ABA Files Section-sponsored Amicus Brief in Enemy Combatant Case
The ABA has filed a Section-sponsored
amicus curiae brief with the U.S. Supreme Court in
Hamdi v. Rumsfeld, in which the Court will decide whether the federal government may detain indefinitely an American citizen captured as an "enemy combatant" in another country during a time of hostilities.
Captured in Afghanistan in the course of U.S. military action there following the Sept. 11, 2001, terrorist attacks, Yaser Esam Hamdi first was sent to Guantanamo Bay, Cuba, until it was discovered that he was born in Louisiana. He now remains in military custody at the Norfolk Naval Station Brig in Norfolk, Va., where he is being held as an "enemy combatant." Until February 2004, he had not been allowed to communicate with legal counsel, and access since then has been strictly limited.
In its brief, the ABA argues that it is the role of the federal courts, even in a time of hostilities, to provide meaningful review where American citizens are detained by the federal government. It also argues that fundamental due process requires that American citizens indefinitely detained by the government have access to counsel and the opportunity to challenge the allegations against them, and notes that adequate procedures exist to protect national security interests without depriving citizens their due process rights.

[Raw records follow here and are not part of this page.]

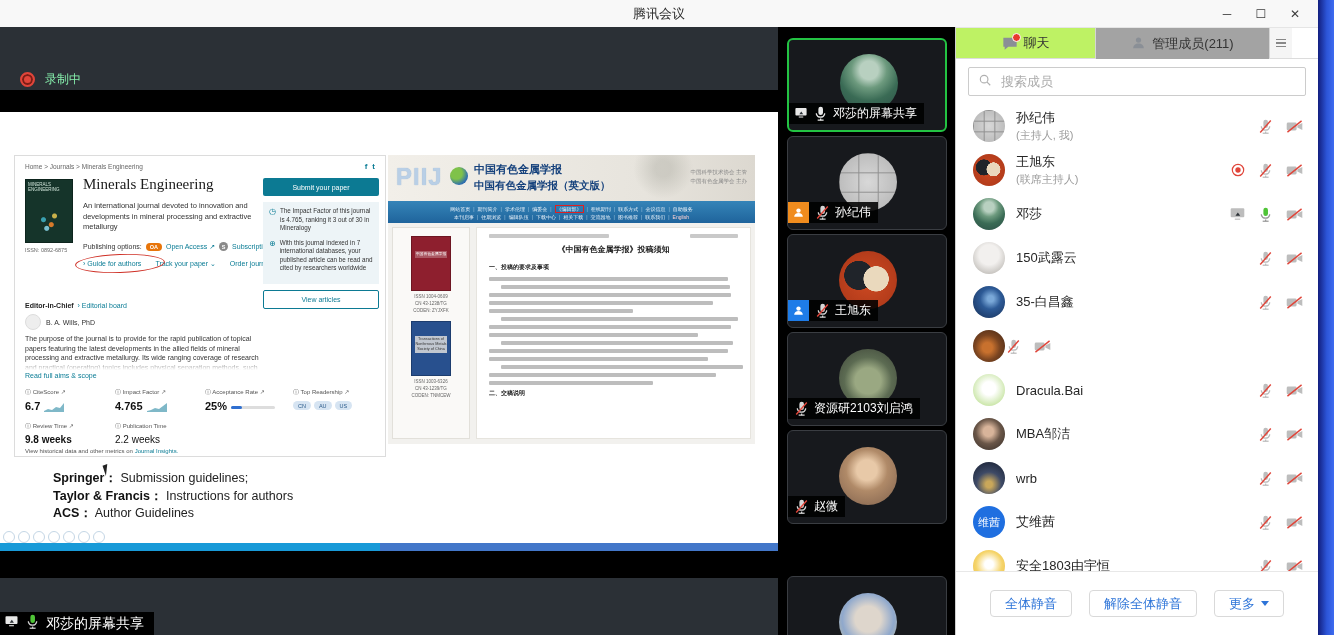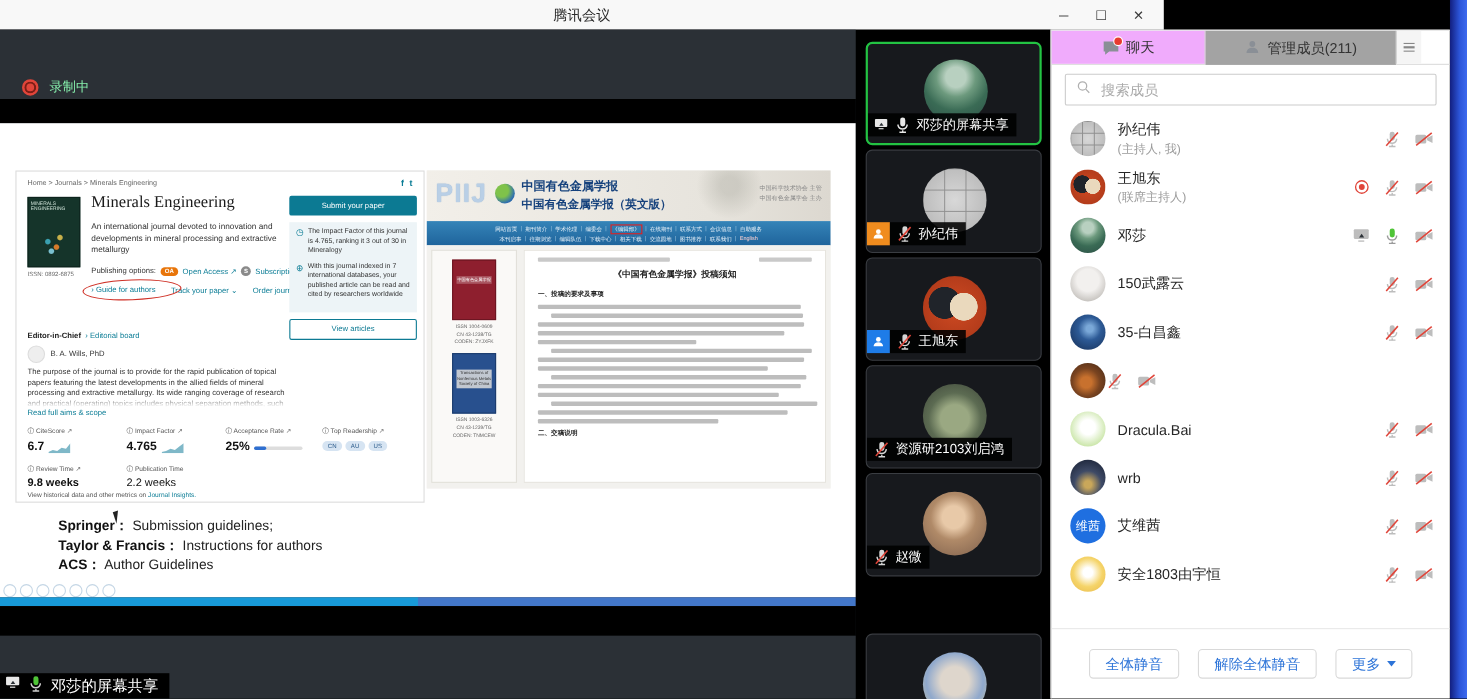--- a/index.html
+++ b/index.html
@@ -2,21 +2,21 @@
 <html><head>
 <meta charset="utf-8">
 <style>
   html,body{margin:0;padding:0;width:1334px;height:635px;overflow:hidden;
     font-family:"Liberation Sans","DejaVu Sans",sans-serif;background:#000;}
   .wall{position:absolute;right:0;top:0;width:16px;height:635px;
     background:linear-gradient(90deg,#121e7e,#2c55d8 55%,#3e6bf0);}
   .app{position:absolute;left:0;top:0;width:1318px;height:635px;background:#000;}
 
   
-  .titlebar{position:absolute;left:0;top:0;width:1058px;height:27px;background:#f8f8f8;}
+  .titlebar{position:absolute;left:0;top:0;width:1318px;height:27px;background:#f8f8f8;}
   .tb-title{position:absolute;left:0;right:0;top:5px;text-align:center;font-size:13px;color:#2b2b2b;}
   .tb-ctrls{position:absolute;right:6px;top:0;height:27px;display:flex;align-items:center;}
   .tb-btn{width:34px;height:27px;display:flex;align-items:center;justify-content:center;
     font-size:12px;color:#3c3c3c;cursor:default;}
 
   
   .stage{position:absolute;left:0;top:27px;width:778px;height:608px;background:#2b3036;}
   .mtoolbar{position:absolute;left:0;top:0;width:100%;height:63px;background:#2b3036;}
   .recwrap{position:absolute;left:20px;top:44px;display:flex;align-items:center;gap:10px;}
   .recdot{width:11px;height:11px;border-radius:50%;border:2px solid #e0453a;background:#e0453a;
@@ -151,21 +151,21 @@
   .b-blue{background:#1e7ce8;}
   .tlabel{background:rgba(0,0,0,.88);display:flex;align-items:center;gap:4px;padding:0 7px 0 5px;height:21px;}
   .tname{color:#fff;font-size:12px;white-space:nowrap;}
   .ticon{display:flex;align-items:center;}
 
   
   .panel{position:absolute;left:955px;top:27px;width:363px;height:608px;background:#fff;
     border-left:1px solid #d0d0d0;box-sizing:border-box;display:flex;flex-direction:column;}
   .tabbar{height:30px;display:flex;border-bottom:1px solid #dcdcdc;border-top:1px solid #e5e5e5;}
   .tab{display:flex;align-items:center;justify-content:center;gap:6px;font-size:13px;color:#333;}
-  .tab-chat{width:139px;background:#f0abfc;border-right:1px solid #d5d5d5;}
+  .tab-chat{width:139px;background:#bef264;border-right:1px solid #d5d5d5;}
   .tab-members{width:173px;background:#a3a3a3;margin-bottom:-1px;}
   .burger{width:22px;background:#f5f5f5;border-left:1px solid #d5d5d5;display:flex;flex-direction:column;
     align-items:center;justify-content:center;gap:2px;}
   .burger i{display:block;width:10px;height:1.5px;background:#888;}
   .chaticon{position:relative;display:flex;}
   .chaticon .dot{position:absolute;right:-3px;top:-3px;width:7px;height:7px;border-radius:50%;
     background:#e83a2f;border:1px solid #fff;}
   .searchwrap{padding:8px 12px 8px;}
   .searchbox{height:27px;border:1px solid #ccc;border-radius:2px;display:flex;align-items:center;
     gap:7px;padding:0 9px;background:#fff;}
@@ -813,20 +813,44 @@
             <span style="display: flex;">
               <svg width="19" height="17" viewBox="0 0 26 24">
                 <rect x="2" y="6.5" width="14" height="11" rx="2" fill="#bdbdbd"></rect>
                 <polygon points="17,10.5 24,7 24,17 17,13.5" fill="#bdbdbd"></polygon>
                 <line x1="3" y1="20" x2="23" y2="4" stroke="#e0453a" stroke-width="2"></line>
               </svg>
             </span>
           </div>
         </div>
         <div class="mrow">
+          <div class="mavatar" data-avatar="portrait"></div>
+          <div class="mtext">
+            <div class="mname">MBA邹洁</div>
+          </div>
+          <div class="micons">
+            <span style="display: flex;">
+              <svg width="17" height="17" viewBox="0 0 24 24">
+                <rect x="9" y="2.5" width="6.5" height="11.5" rx="3.2" fill="#bdbdbd"></rect>
+                <path d="M6.2 11.5v1.3a6 6 0 0 0 11.6 0v-1.3" fill="none" stroke="#bdbdbd" stroke-width="1.8"></path>
+                <line x1="12.2" y1="19" x2="12.2" y2="21.5" stroke="#bdbdbd" stroke-width="1.8"></line>
+                <line x1="8" y1="21.5" x2="16.4" y2="21.5" stroke="#bdbdbd" stroke-width="1.8"></line>
+                <line x1="4.5" y1="20.5" x2="19.5" y2="3.5" stroke="#e0453a" stroke-width="2"></line>
+              </svg>
+            </span>
+            <span style="display: flex;">
+              <svg width="19" height="17" viewBox="0 0 26 24">
+                <rect x="2" y="6.5" width="14" height="11" rx="2" fill="#bdbdbd"></rect>
+                <polygon points="17,10.5 24,7 24,17 17,13.5" fill="#bdbdbd"></polygon>
+                <line x1="3" y1="20" x2="23" y2="4" stroke="#e0453a" stroke-width="2"></line>
+              </svg>
+            </span>
+          </div>
+        </div>
+        <div class="mrow">
           <div class="mavatar" data-avatar="nightcity"></div>
           <div class="mtext">
             <div class="mname">wrb</div>
           </div>
           <div class="micons">
             <span style="display: flex;">
               <svg width="17" height="17" viewBox="0 0 24 24">
                 <rect x="9" y="2.5" width="6.5" height="11.5" rx="3.2" fill="#bdbdbd"></rect>
                 <path d="M6.2 11.5v1.3a6 6 0 0 0 11.6 0v-1.3" fill="none" stroke="#bdbdbd" stroke-width="1.8"></path>
                 <line x1="12.2" y1="19" x2="12.2" y2="21.5" stroke="#bdbdbd" stroke-width="1.8"></line>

The brief draws upon Section-sponsored policy urging that American citizens detained as "enemy combatants" be given meaningful judicial review and not be denied access to counsel. It also relies on earlier ABA policy supporting the rule of law in the international community and opposing infringements upon the separation of governmental powers as set forth in the U.S. Constitution.
Barry Sullivan, Shelley Malinowski, Robert L. Schultz, and Erinn L. Wehrman of Jenner & Block in Chicago, Ill., and Penny Wakefield drafted the brief.